Stacks are elements that can contain other elements or components. They're similar to "frames" in other design tools. There are three types of stacks in Play: vertical, horizontal, and Z stacks. Vertical and horizontal stacks work similarly to Auto Layout in Figma or Smart Layout in Sketch. You can use the Element Settings Panel to define how the stack’s children should be arranged, spaced, and aligned.
Choose if your stack will have a vertical direction, horizontal direction, or no direction. Stacks with a vertical direction place their children from top to bottom, while stacks with a horizontal direction place their children from left to right.
Stacks with no direction allow you to place all objects absolutely within the stack. This stack does not have Auto Layout, but you can still add padding & alignment.
Stacks with no direction are Z stacks in SwiftUI. Learn more about Z stacks here.
Adjust the space between a stack’s children using the Gap property. You can enter a value or use your Spacing styles.
Horizontal stacks have three vertical alignment settings: Top, Center, and Bottom. Vertical stacks have three horizontal alignment settings: Left, Center, and Right. A stack’s alignment will align the stack’s children, but those children can have their own alignment settings too.

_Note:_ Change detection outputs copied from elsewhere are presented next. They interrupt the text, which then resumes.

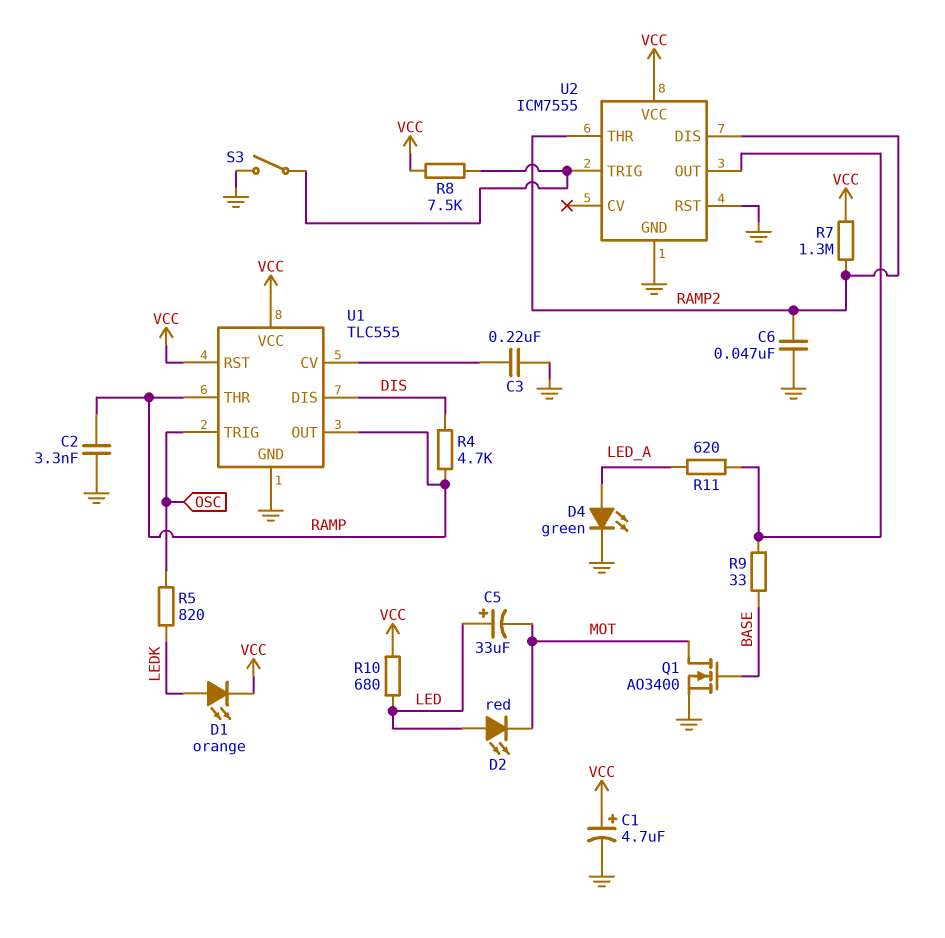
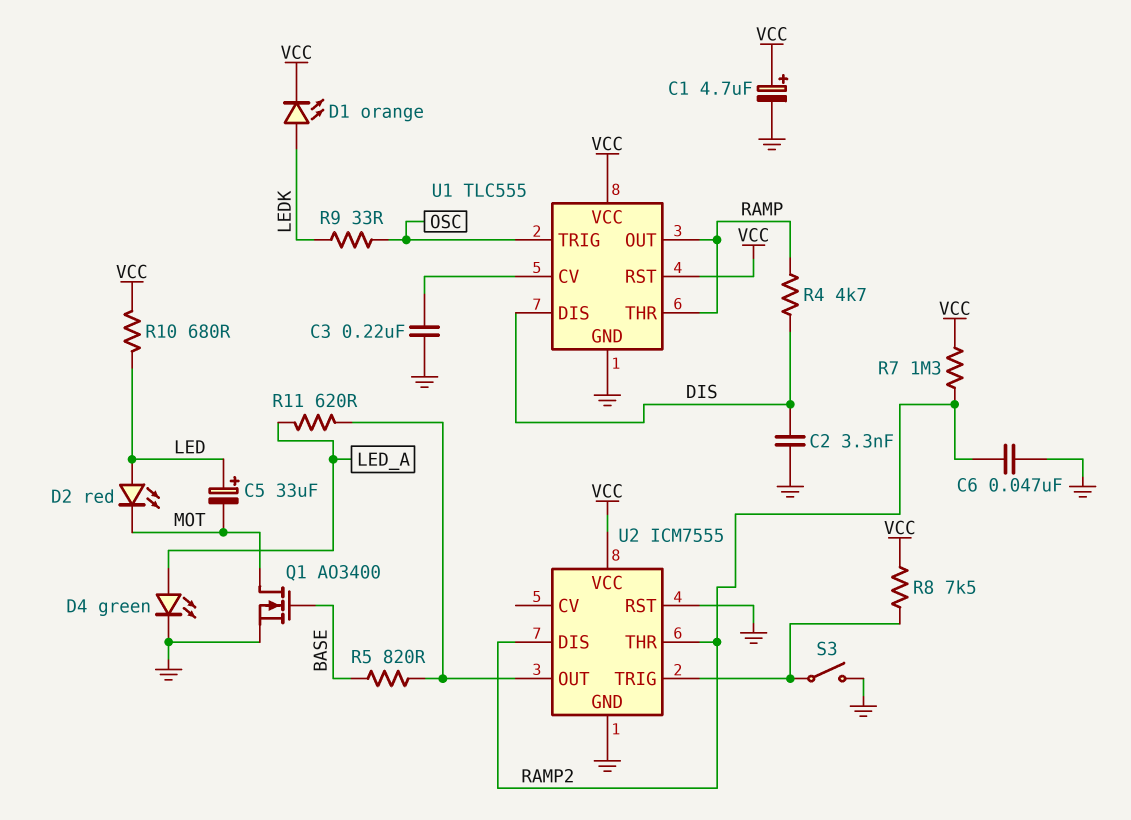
C2: 3.3nF (GND, RAMP) -> 3.3nF (DIS, GND)
R5: 820 (LEDK, OSC) -> 820 (BASE, U2/OUT)
R9: 33 (BASE, U2/OUT) -> 33 (LEDK, OSC)

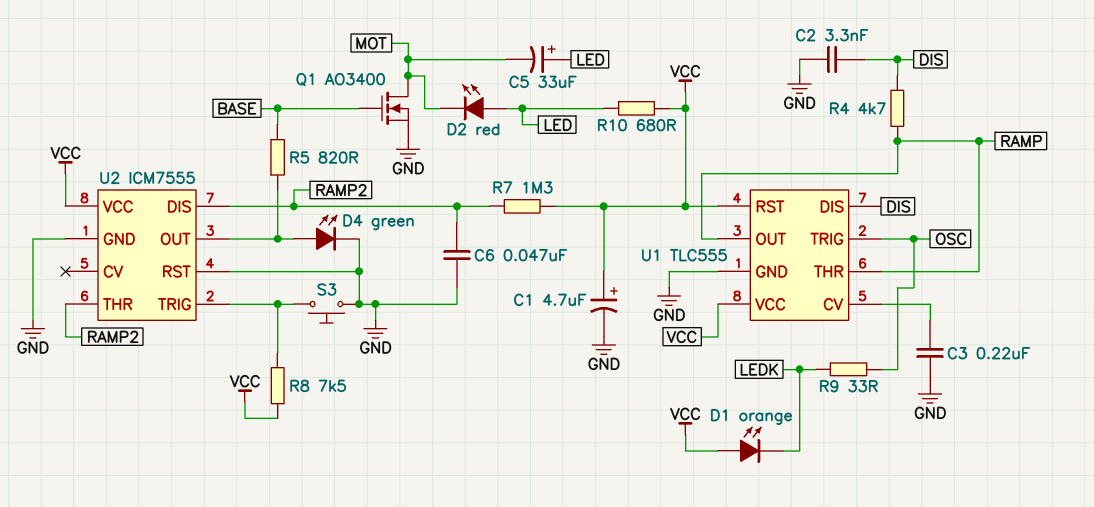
D1: LED orange (A LEDK, K VCC) -> LED orange (A VCC, K LEDK)
D4: LED green (A LED_A, K GND) -> LED green (A U2/OUT, K GND)
R11: 620 (LED_A, U2/OUT) -> none
S3: switch (GND, U2/TRIG) -> button (GND, U2/TRIG)

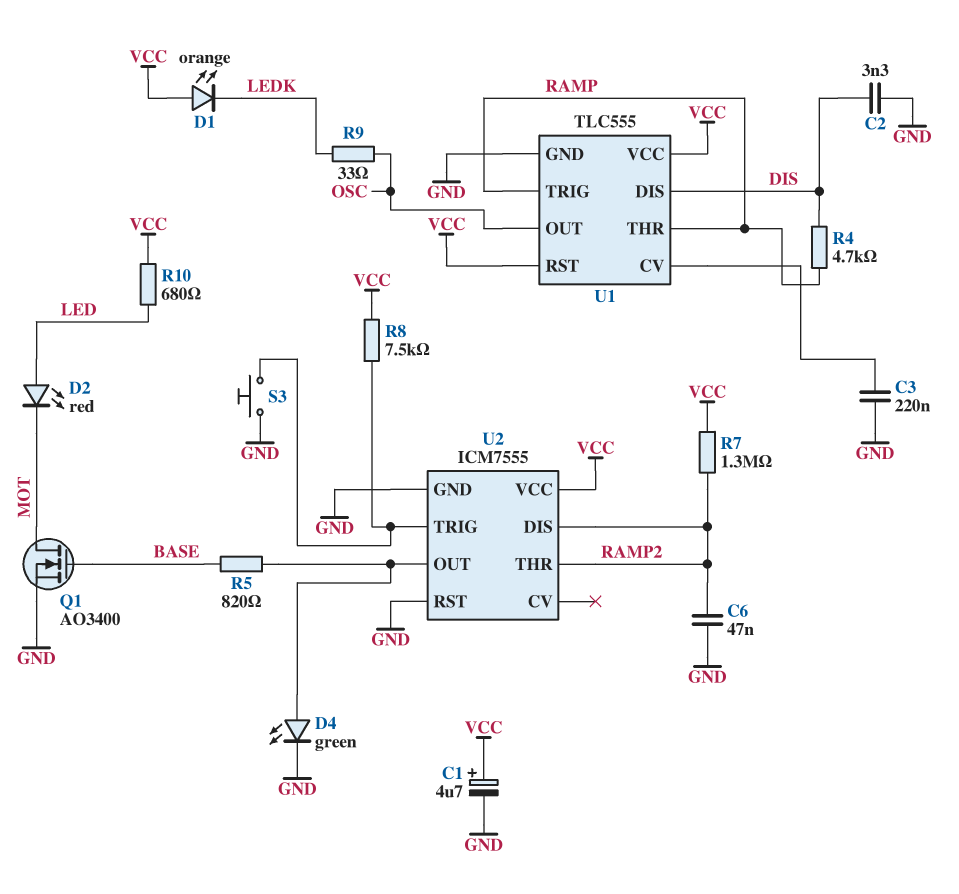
C5: 33uF (plus LED, minus MOT) -> none
U1 pin OUT: RAMP -> OSC
U1 pin TRIG: OSC -> RAMP

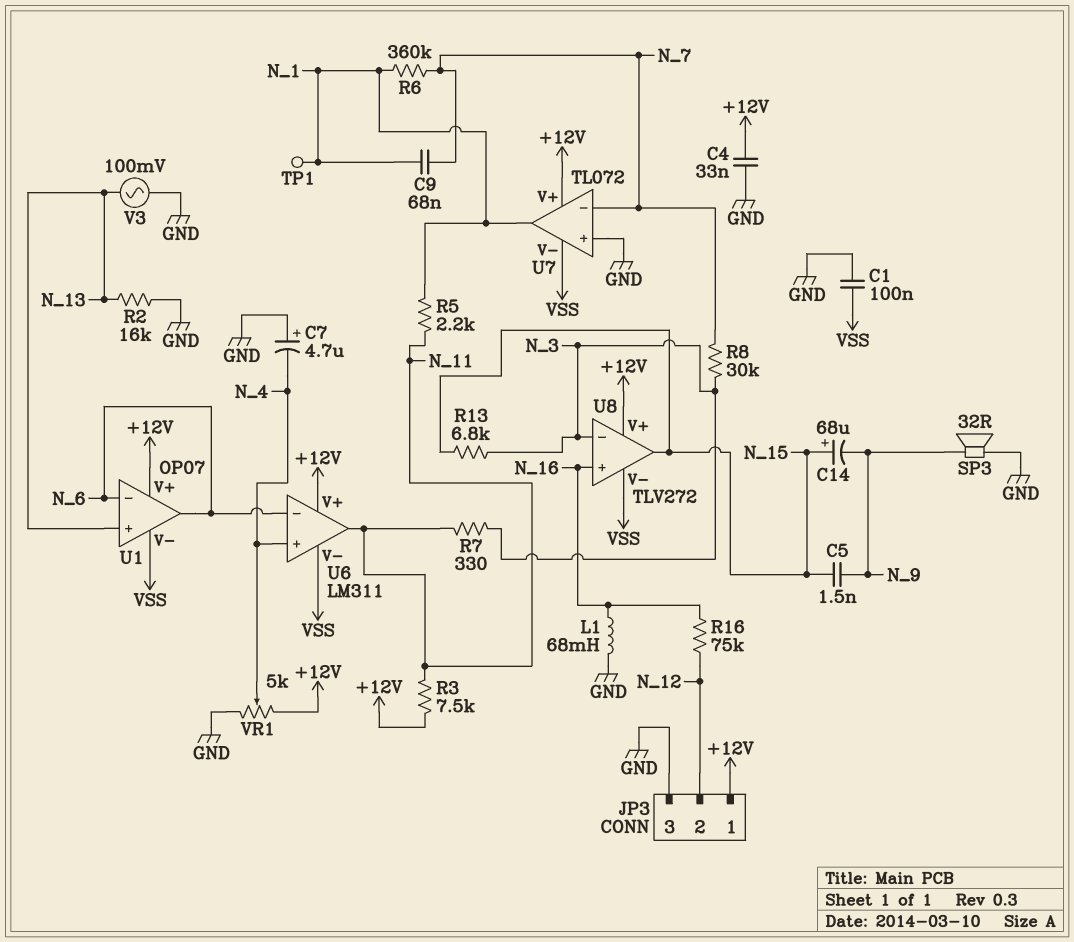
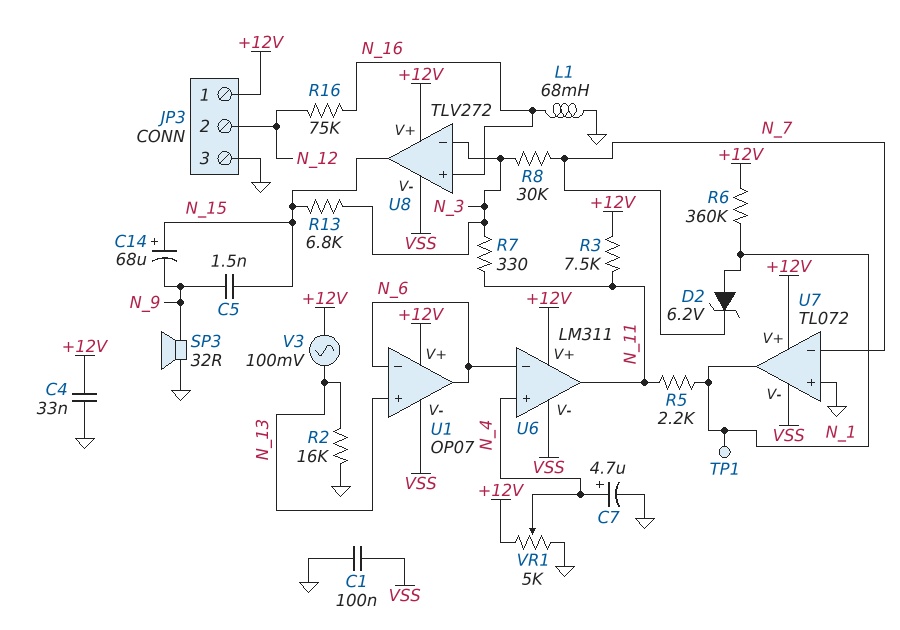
C7: 4.7uF (plus GND, minus N_4) -> 4.7uF (plus N_4, minus GND)
C9: 68nF (N_1, N_7) -> none
D2: none -> zener 6.2V (A N_1, K N_7)
R6: 360k (N_1, N_7) -> 360k (+12V, N_1)
V3: AC 100mV (GND, N_13) -> AC 100mV (+12V, N_13)

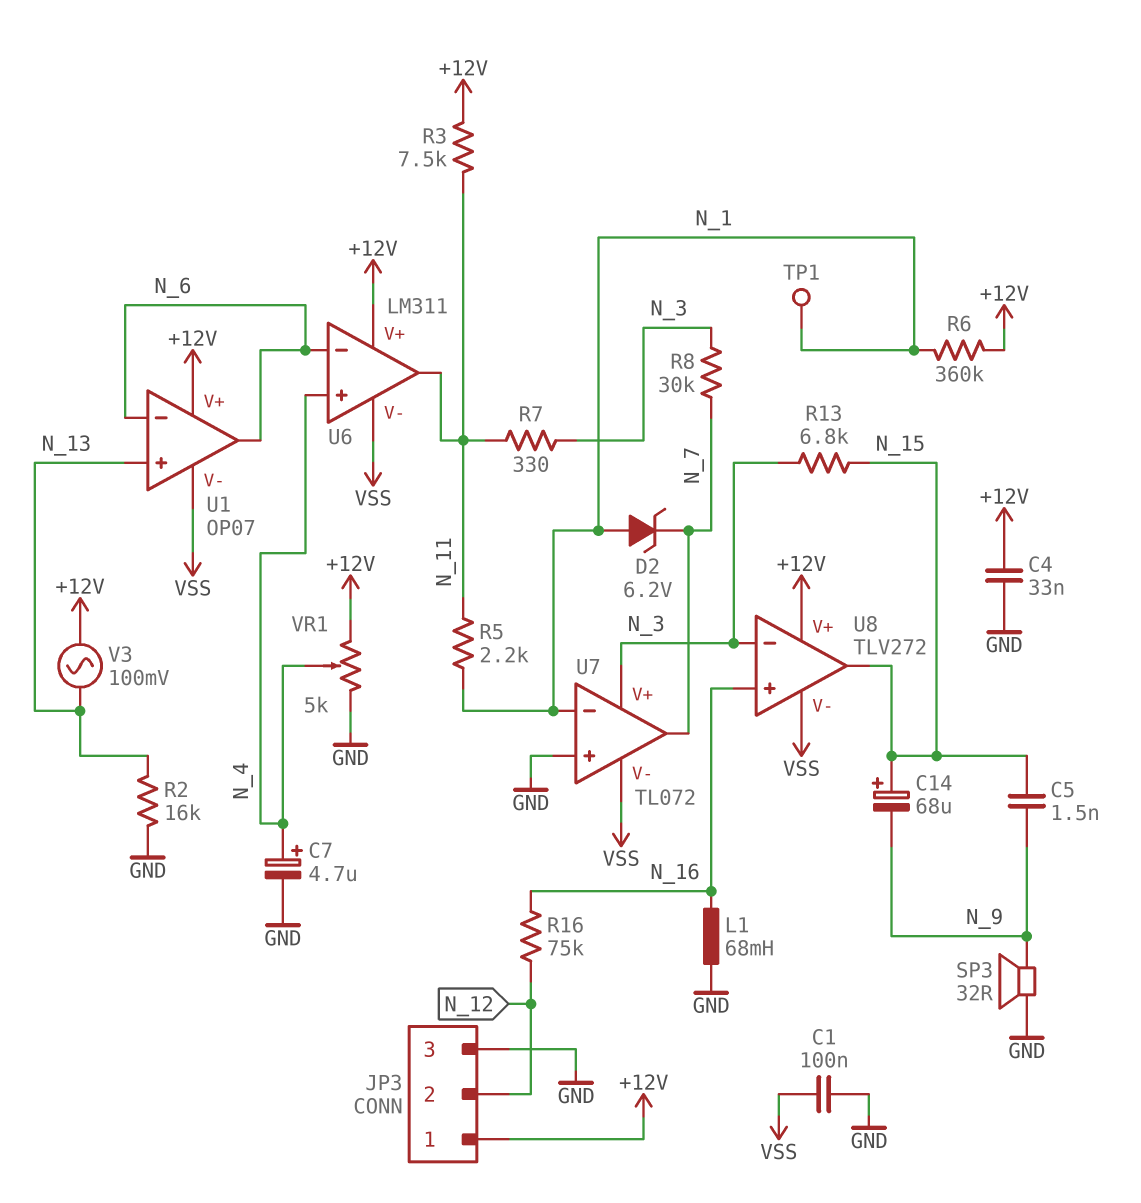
U7 pin V+: +12V -> N_3
U7 pin in-: N_7 -> N_1
U7 pin out: N_1 -> N_7

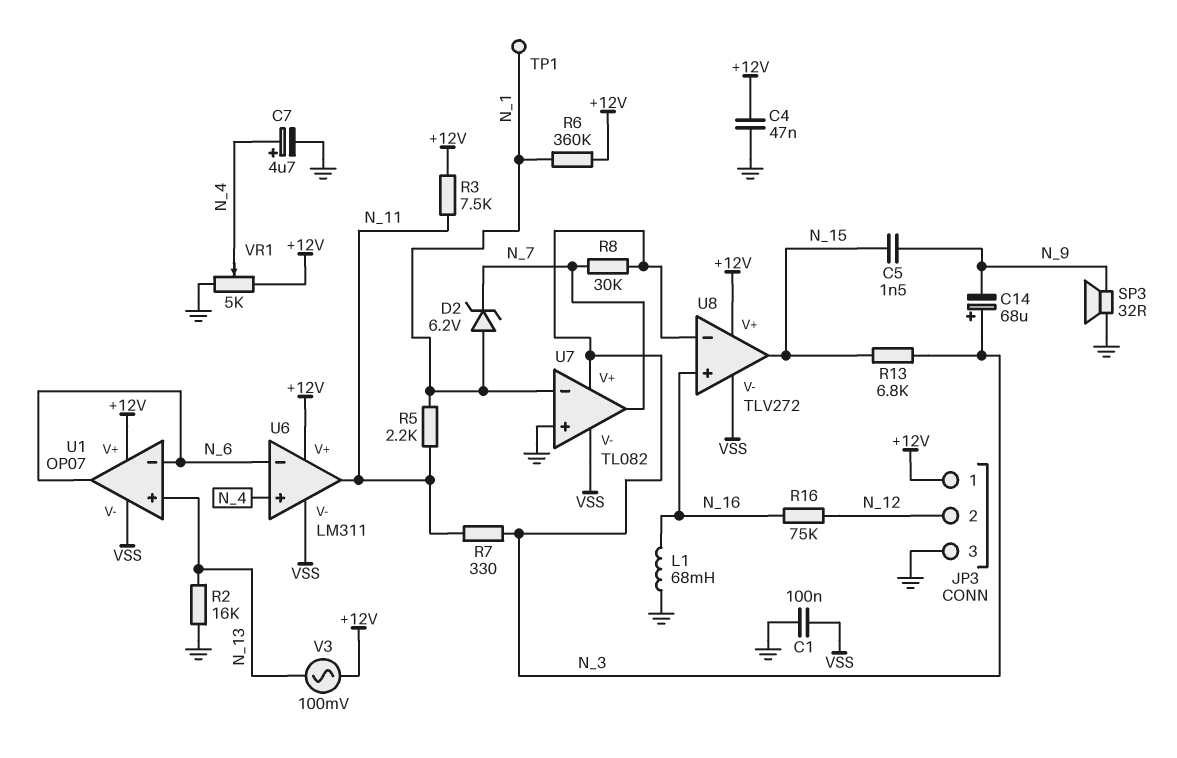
C4: 33nF (+12V, GND) -> 47nF (+12V, GND)
C14: 68uF (plus N_15, minus N_9) -> 68uF (plus N_3, minus N_9)
U7: TL072 -> TL082

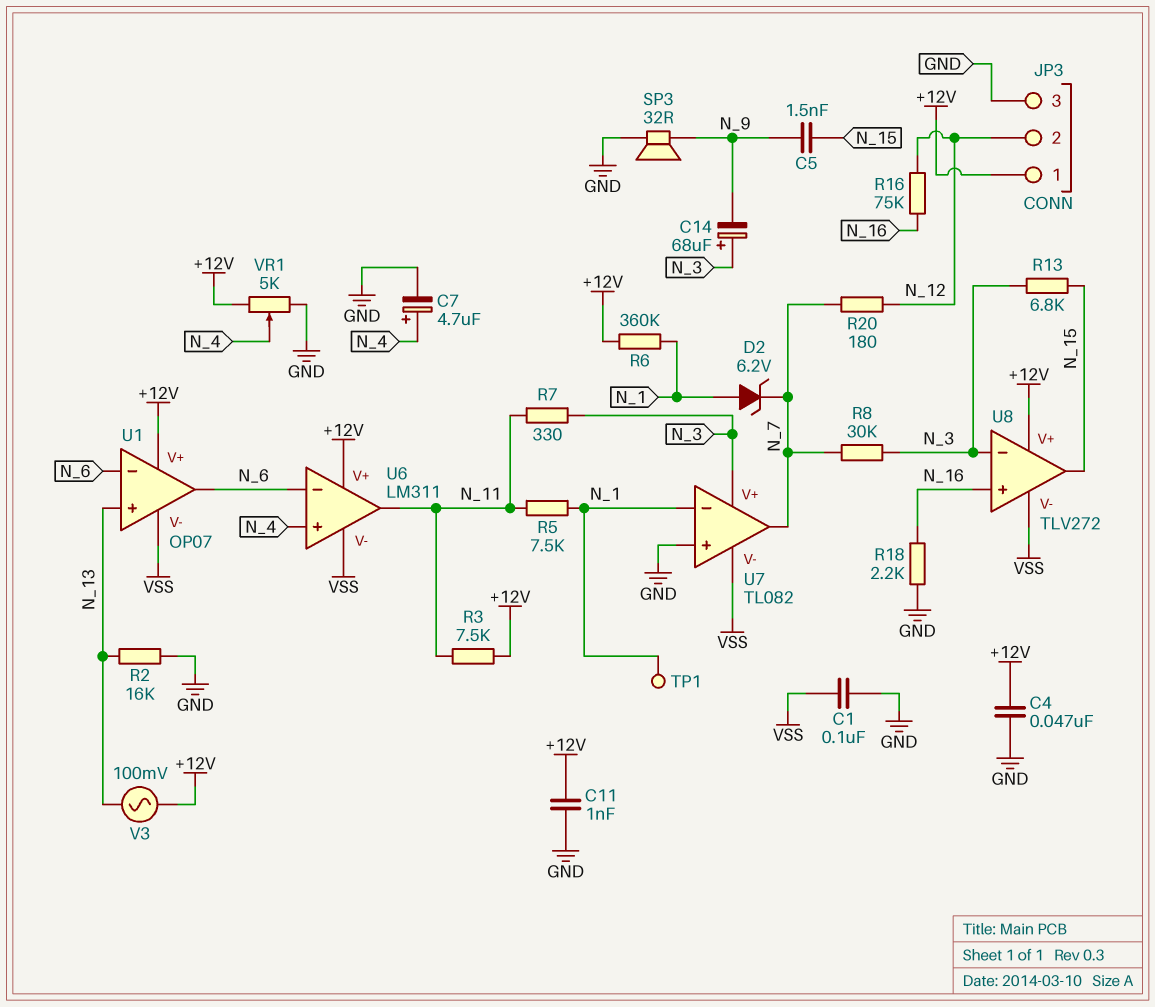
C11: none -> 1nF (+12V, GND)
L1: 68mH (GND, N_16) -> none
R5: 2.2k (N_1, N_11) -> 7.5k (N_1, N_11)
R18: none -> 2.2k (GND, N_16)
R20: none -> 180 (N_7, N_12)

Use the Distribution property to space a stack’s children along the axis of the stack’s direction. There are six options:
Objects distributed from the start will align at the start of the stack, the top for vertical stacks and the left for horizontal stacks. The spacing between each object is determined by the Gap setting.
Objects distributed from the center will align in the center of the stack. The spacing between each object is determined by the Gap setting.
Objects distributed from the end will align at the end of the stack, the bottom for vertical stacks and the right for horizontal stacks. The spacing between each object is determined by the Gap setting.
Objects distributed evenly will have equal spacing between each object and the sides of the stack. The space is calculated using the total height of a vertical stack or the total width of a horizontal stack.
Objects distributed with space around will have equal spacing around each object, which will make the space between objects double the space between the first/last object and the sides of the stack. The space is calculated using the total height of a vertical stack or the total width of a horizontal stack.
Objects distributed with space between will have equal spacing between each object and no spacing between the first/last object and the sides of the stack. The space is calculated using the total height of a vertical stack or the total width of a horizontal stack.
By default, scrolling is set to Auto. This means that if a container’s content is larger than its height or width, a user in Play Mode will be able to scroll the container to see its overflowing content. By tapping the Scrolling property, you can turn Auto off, which gives you more options to choose from.
Vertical & Horizontal Scrolling
With Auto off, you can allow your stack to scroll vertically or horizontally if there is overflow content. When you turn either scrolling option on, you can choose whether the scrollbar is visible or not.
If the scrollbar is turned on, you can make the indicator black, white, or system default.
With paging enabled, each object will snap into position as you scroll through the stack. There are four options: Default, Start, Center, and End. If you want your stack to continuously scroll without snapping to any of the objects, you can select None.